Saturday, December 10, 2011

“But what if history has no logos?”

12/10/2011—I have been trying to show my fellow secularists, and religious believers, that there is common ground between us. This feeling people have that religion vs no religion is a chasm is quite false.

But what could this common ground be? I admit that there is a big difference between believing in God and an after life and not believing it. But I don’t mean by common ground that believers and nonbelievers really believe the same things.

I mean that believers and nonbelievers may be oriented toward reality in similar ways.

Here is a story that illustrates the point. It is the story of the disintegration of the neo-Kantian school of philosophy in Germany after WWI. But it is actually our story today, since we are heirs of this disaster.
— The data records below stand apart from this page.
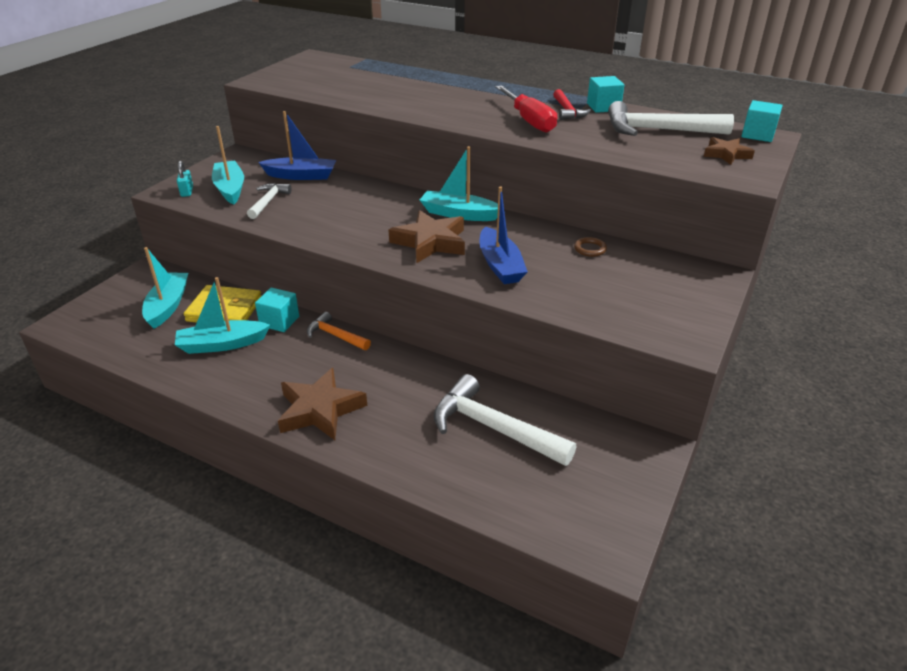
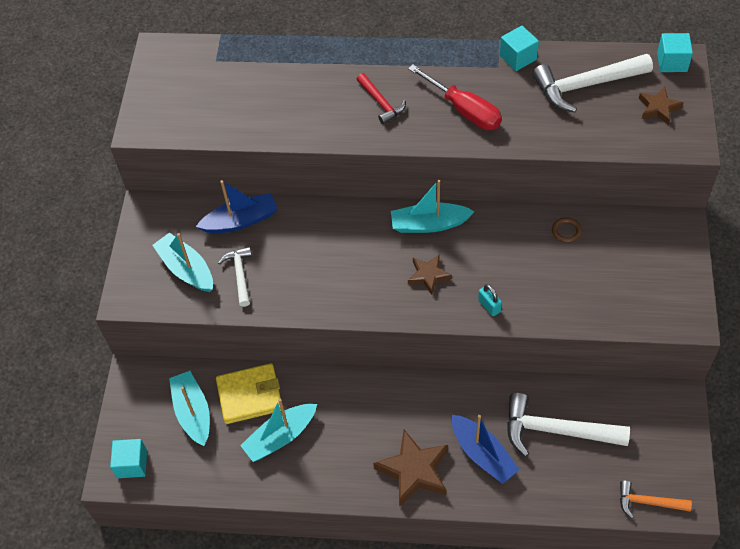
camera: 20 degrees left, 20 degrees up
(187, 192) = (147, 290): turquoise padlock -> turquoise padlock (489, 306)
(279, 321) = (310, 389): turquoise cube -> turquoise cube (132, 464)
(336, 336) = (371, 385): orange hammer -> orange hammer (648, 502)
(430, 242) = (428, 275): brown star -> brown star, size x0.59
(500, 265) = (504, 283): blue boat -> blue boat (482, 454)
(567, 111) = (489, 78): red hammer -> red hammer (381, 103)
Prior to WWI, the basic Enlightenment view in Germany was one of progress and potential in human life and history. The slaughter of the war made this view untenable. (The Civil War may have had something of a similar effect in the U.S.)

I am reading an intellectual biography of Ernst Cassirer, entitled The Last Philosopher of Culture. Cassirer was heir to the Marburg School of neo-Kantianism associated with Hermann Cohen, who died in 1918. It was this school's tradition in the person of Cassirer that lost out in the 1920's to positivism on the one hand and what the biographer, Edward Skidelsky, calls “irrationalism” on the other (he means Heidegger and I don’t think this is at all a fair view of him). Intellectually, this helped pave the way for the Nazis.

The Marburg school “displayed a quitessentially Hegelian confidence in the rationality and benevolence of the historical process”. (37) And that is true of most people in America today, indeed most people in the world.

The Weimar Republic came to grief because it could not answer the question—“But what if history has no logos? What if it is just the record of the crimes, follies, and vices of mankind?”

I want to bring this question to the Center for Inquiry. When we say, “In God We Trust” we are not just recognizing the historical commitment of monotheism—though we are doing that, which is the objection. We are also stating a commitment to the rationality and benevolence of the historical process. And if we don’t want to go the way of Weimar, that may be a commitment worth pondering. And I think worth making.